In the beginning it was really difficult to explain to people what we play and why we play this type of music. Since we are the first rock band in the country, we were the ones who needed to create the scene and make a fan base. For that we worked really hard.

But now our home fan base is quite awesome. We’ve been doing regular shows for more than four years; people are familiar with our music. They even sing our songs with us in our concerts.

I remember the first time we performed in Kabul in a small tent for around 50 people. We were extremely scared but at the same time very excited. But the reaction of people was actually better than we expected. After the show some people came up and asked questions about the style of music we play. They shared their experience of the show. We found that interesting. Some members of the audience are really into rock and roll while for others it’s a completely new thing.


Emaho : What sort of reaction do you get when you travel abroad and introduce yourselves as an Afghan rock band to foreigners?

We had quite a lot concerts and performances at music festivals in south and central Asia, Europe and some other countries.
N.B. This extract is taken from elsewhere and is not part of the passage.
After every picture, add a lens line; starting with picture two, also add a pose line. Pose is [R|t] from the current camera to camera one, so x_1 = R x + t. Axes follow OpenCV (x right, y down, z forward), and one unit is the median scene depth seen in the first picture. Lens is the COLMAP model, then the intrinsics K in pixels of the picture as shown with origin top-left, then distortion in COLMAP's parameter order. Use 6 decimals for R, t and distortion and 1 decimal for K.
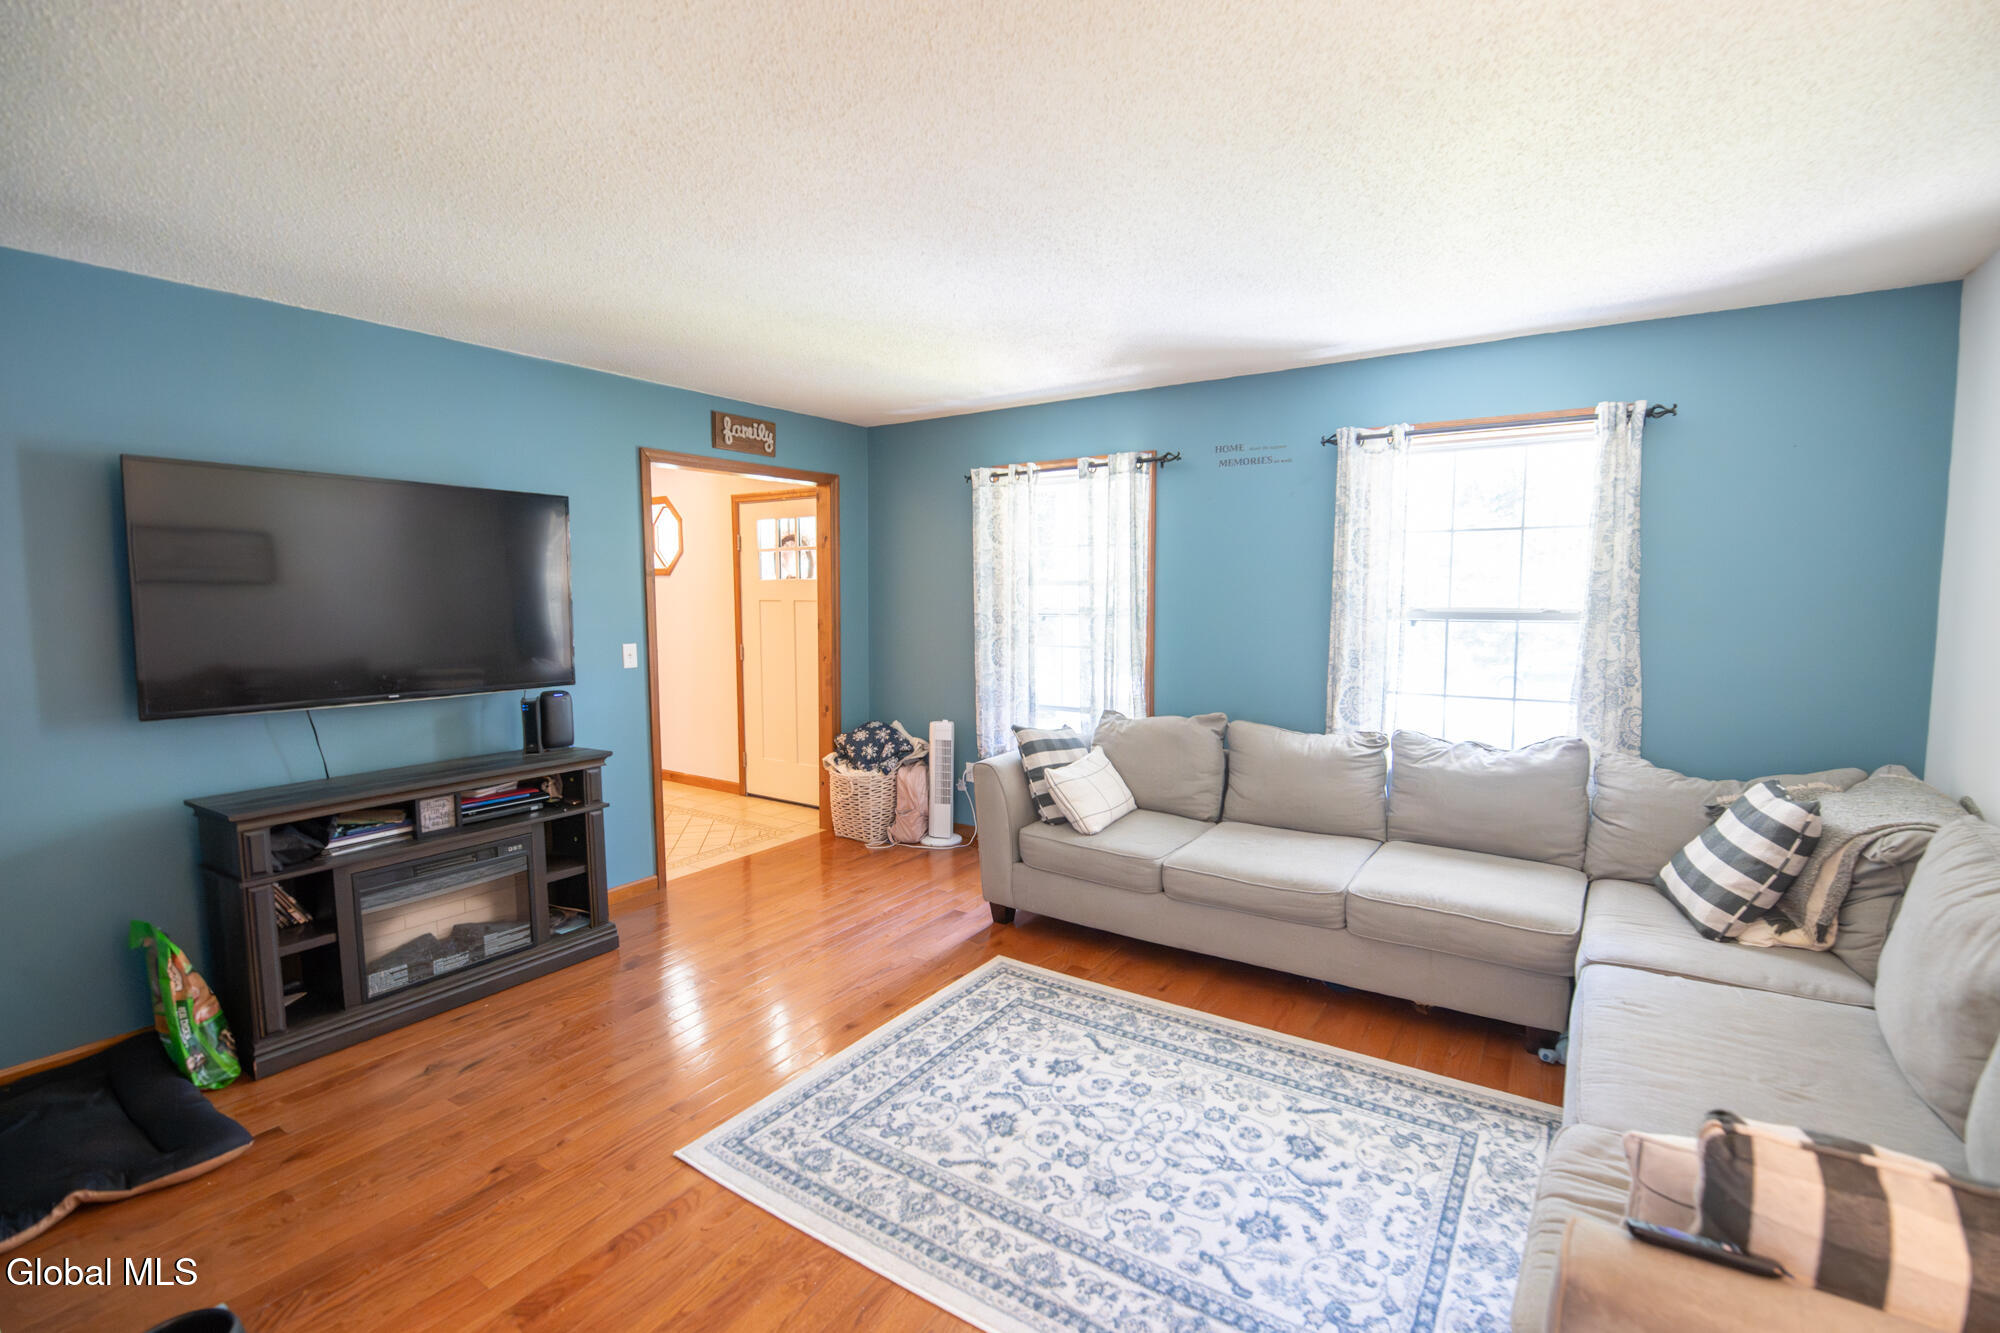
lens RADIAL K [[881.2, 0, 1021.2], [0, 881.2, 673.8], [0, 0, 1]] dist [-0.004381, -0.000287]
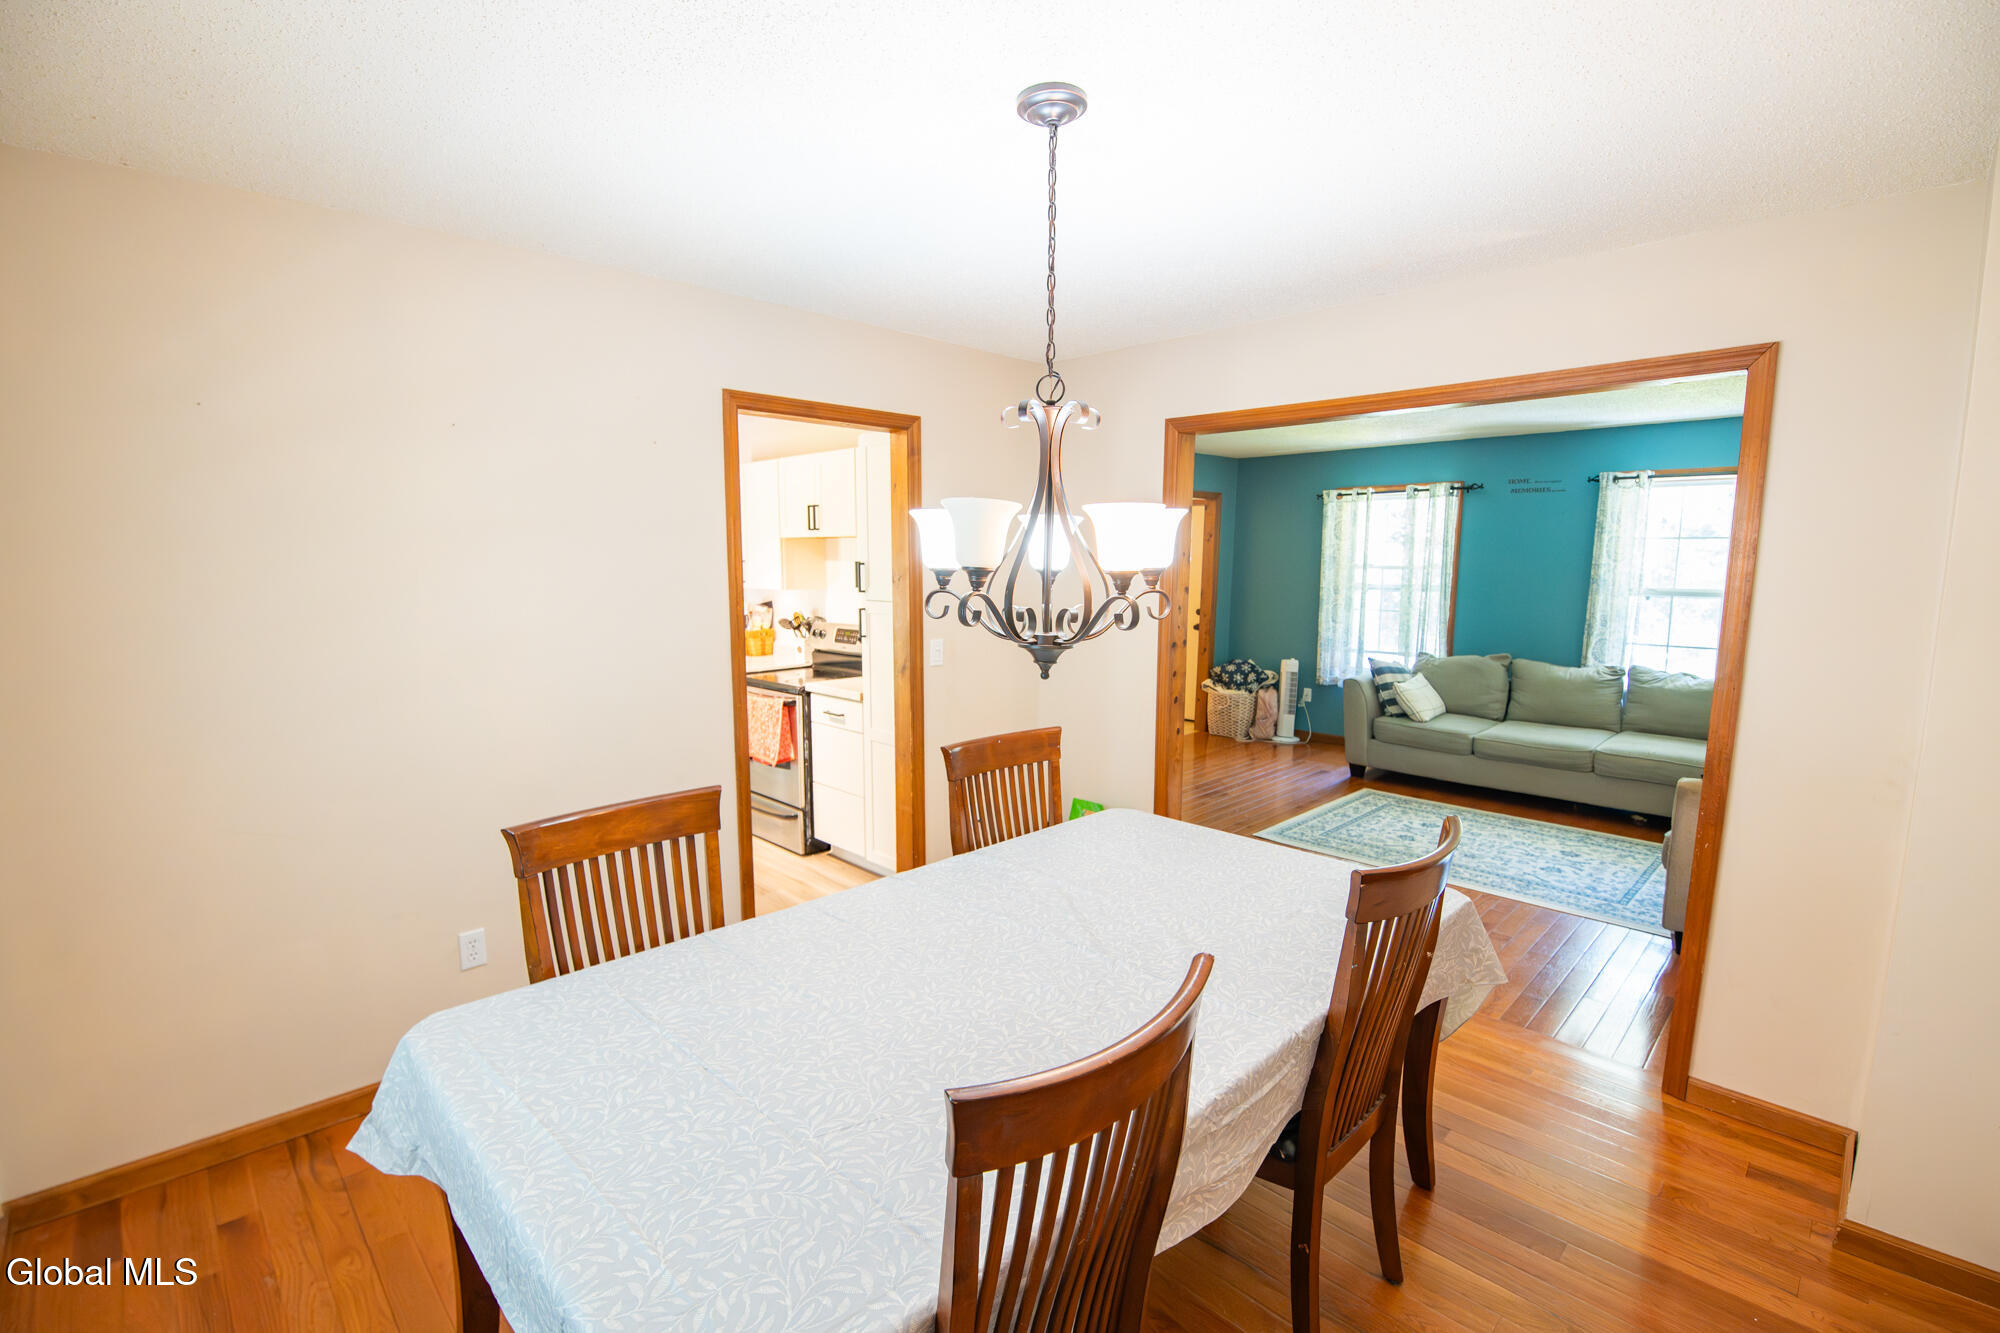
lens RADIAL K [[886.8, 0, 1000.2], [0, 886.8, 683.2], [0, 0, 1]] dist [-0.014478, -0.000295]
pose [[0.975762, 0.035356, -0.215960, -0.319522], [-0.025614, 0.998531, 0.047740, 0.045908], [0.217331, -0.041052, 0.975234, -0.746960]]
The reactions of the people went beyond our expectations. I think it’s because they are quite familiar with this type of music. For them this is something new to see – a band from Afghanistan playing post punk or grunge.


© Mikael Thorson


Emaho : What challenges do you face as a rock band in Afghanistan? What’s your hope for the future of the Afghani music scene?

I am positive about the future of modern music in Afghanistan. New bands have come up and they are trying to play the type of music they want to, which is so important. Despite the chaos and all that’s happening in our country, youngsters are still interested in art. If we compare our current situation with 4 or 5 years back, you can see youth learning musical instruments or taking drawing classes or doing other social activities.


Emaho : If you could perform anywhere, where would you most like to hold a concert?

I would like to perform in downtown Kabul in the open air for thousands of people. Two years ago we did a street concert and it was the first street rock concert in the country’s history. Before the concert we were scared how people would react. But when we started performing people came down and listened to our music. Since then I’ve had this dream, like: Hey, we did a small street show and it went well, maybe we can do bigger shows in the future!